Task statement: Below are records; copy every line in them that holds the word "JavaScript".

>>>

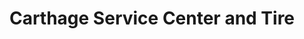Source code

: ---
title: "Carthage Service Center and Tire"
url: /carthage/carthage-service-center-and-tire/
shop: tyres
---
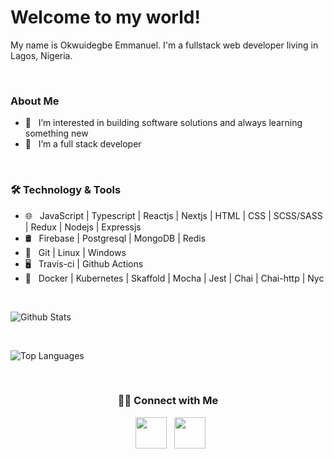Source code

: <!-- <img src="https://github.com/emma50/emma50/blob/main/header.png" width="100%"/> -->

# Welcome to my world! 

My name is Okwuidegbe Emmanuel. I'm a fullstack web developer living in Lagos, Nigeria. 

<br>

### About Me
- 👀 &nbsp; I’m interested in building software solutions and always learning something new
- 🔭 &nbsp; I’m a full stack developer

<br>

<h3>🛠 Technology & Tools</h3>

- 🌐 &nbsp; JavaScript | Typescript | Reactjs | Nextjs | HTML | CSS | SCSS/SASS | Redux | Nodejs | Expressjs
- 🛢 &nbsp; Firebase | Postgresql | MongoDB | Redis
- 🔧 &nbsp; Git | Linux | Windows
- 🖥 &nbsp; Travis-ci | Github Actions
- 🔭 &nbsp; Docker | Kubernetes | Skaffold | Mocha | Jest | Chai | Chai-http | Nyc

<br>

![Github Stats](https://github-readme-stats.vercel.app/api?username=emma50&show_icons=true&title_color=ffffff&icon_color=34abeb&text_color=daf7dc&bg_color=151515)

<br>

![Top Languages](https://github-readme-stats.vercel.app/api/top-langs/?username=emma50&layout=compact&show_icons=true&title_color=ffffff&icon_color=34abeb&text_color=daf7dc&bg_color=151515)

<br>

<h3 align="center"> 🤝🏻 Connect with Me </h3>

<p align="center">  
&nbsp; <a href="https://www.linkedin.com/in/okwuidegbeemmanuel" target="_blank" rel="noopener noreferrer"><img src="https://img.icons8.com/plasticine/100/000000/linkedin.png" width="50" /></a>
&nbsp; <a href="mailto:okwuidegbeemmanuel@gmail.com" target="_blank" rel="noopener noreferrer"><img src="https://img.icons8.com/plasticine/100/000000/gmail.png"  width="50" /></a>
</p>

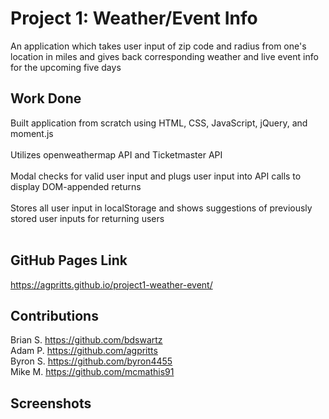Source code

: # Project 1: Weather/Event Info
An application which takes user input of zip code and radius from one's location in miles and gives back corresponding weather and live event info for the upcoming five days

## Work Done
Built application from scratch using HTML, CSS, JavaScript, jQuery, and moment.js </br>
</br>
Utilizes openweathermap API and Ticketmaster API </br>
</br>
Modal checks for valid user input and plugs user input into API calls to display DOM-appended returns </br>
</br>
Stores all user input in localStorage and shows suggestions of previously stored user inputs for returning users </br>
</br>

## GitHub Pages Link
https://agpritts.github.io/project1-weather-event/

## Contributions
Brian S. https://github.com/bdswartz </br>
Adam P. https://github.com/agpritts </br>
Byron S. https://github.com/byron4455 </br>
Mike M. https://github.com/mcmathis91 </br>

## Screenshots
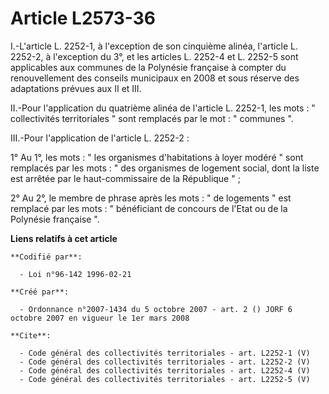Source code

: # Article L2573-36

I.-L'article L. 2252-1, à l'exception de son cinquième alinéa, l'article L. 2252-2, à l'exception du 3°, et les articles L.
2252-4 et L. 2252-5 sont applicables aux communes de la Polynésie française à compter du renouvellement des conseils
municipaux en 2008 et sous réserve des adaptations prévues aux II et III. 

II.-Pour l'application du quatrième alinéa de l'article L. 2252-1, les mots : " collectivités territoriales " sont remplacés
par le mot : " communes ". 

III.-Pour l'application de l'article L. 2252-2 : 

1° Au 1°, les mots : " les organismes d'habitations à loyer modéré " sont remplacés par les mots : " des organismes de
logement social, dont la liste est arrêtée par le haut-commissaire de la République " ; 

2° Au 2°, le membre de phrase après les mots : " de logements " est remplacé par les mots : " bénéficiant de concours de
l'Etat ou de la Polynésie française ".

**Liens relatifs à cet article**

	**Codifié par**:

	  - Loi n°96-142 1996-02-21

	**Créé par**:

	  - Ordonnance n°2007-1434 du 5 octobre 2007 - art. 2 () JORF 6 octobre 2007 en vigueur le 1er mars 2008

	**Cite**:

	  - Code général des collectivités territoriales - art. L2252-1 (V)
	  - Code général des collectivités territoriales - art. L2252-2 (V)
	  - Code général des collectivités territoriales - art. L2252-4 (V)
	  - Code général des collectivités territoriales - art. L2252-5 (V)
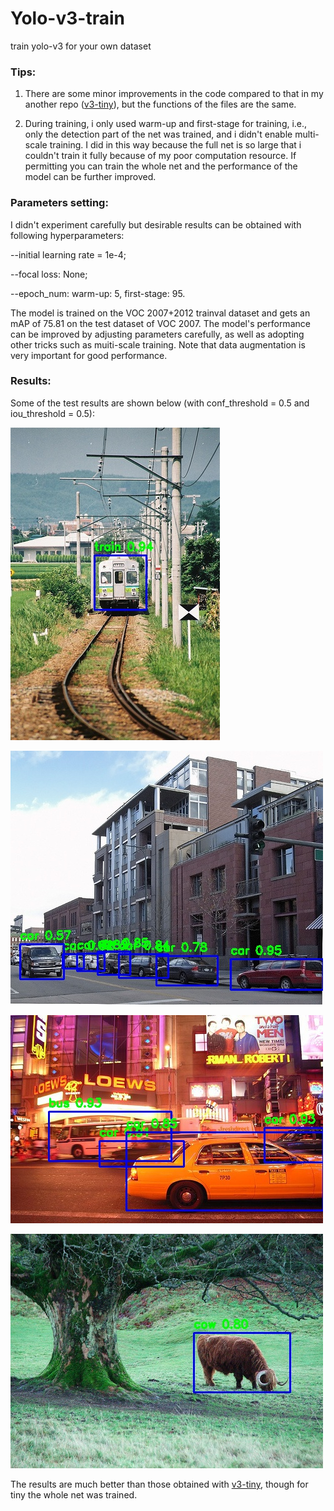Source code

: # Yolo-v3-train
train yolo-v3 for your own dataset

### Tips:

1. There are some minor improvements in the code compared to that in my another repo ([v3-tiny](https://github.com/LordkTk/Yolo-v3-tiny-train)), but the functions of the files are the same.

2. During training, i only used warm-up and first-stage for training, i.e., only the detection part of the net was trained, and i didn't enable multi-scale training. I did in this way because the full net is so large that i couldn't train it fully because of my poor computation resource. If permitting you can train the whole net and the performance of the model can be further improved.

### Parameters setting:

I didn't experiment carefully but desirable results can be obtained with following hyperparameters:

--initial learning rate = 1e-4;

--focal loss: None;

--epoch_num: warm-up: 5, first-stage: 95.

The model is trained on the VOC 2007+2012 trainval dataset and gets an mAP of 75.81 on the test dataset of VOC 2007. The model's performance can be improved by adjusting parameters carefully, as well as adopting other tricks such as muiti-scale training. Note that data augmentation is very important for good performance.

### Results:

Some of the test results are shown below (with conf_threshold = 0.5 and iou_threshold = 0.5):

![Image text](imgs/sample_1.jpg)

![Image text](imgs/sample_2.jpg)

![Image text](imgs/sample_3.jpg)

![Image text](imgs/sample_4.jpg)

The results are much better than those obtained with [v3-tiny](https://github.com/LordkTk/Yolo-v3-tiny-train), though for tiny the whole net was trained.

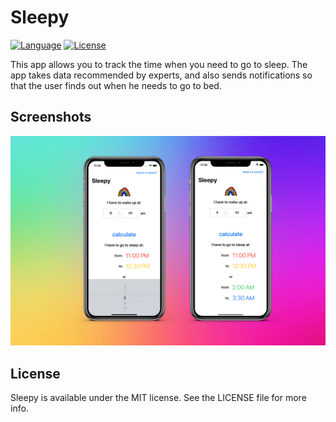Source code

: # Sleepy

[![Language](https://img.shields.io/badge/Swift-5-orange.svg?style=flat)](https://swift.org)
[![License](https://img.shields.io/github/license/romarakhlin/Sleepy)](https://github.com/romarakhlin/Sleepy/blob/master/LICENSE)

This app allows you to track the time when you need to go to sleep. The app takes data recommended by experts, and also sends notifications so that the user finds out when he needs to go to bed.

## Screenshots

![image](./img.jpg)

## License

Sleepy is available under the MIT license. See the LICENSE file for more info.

<<<

Output of the exercise:
- 🌐 &nbsp; JavaScript | Typescript | Reactjs | Nextjs | HTML | CSS | SCSS/SASS | Redux | Nodejs | Expressjs
Built application from scratch using HTML, CSS, JavaScript, jQuery, and moment.js </br>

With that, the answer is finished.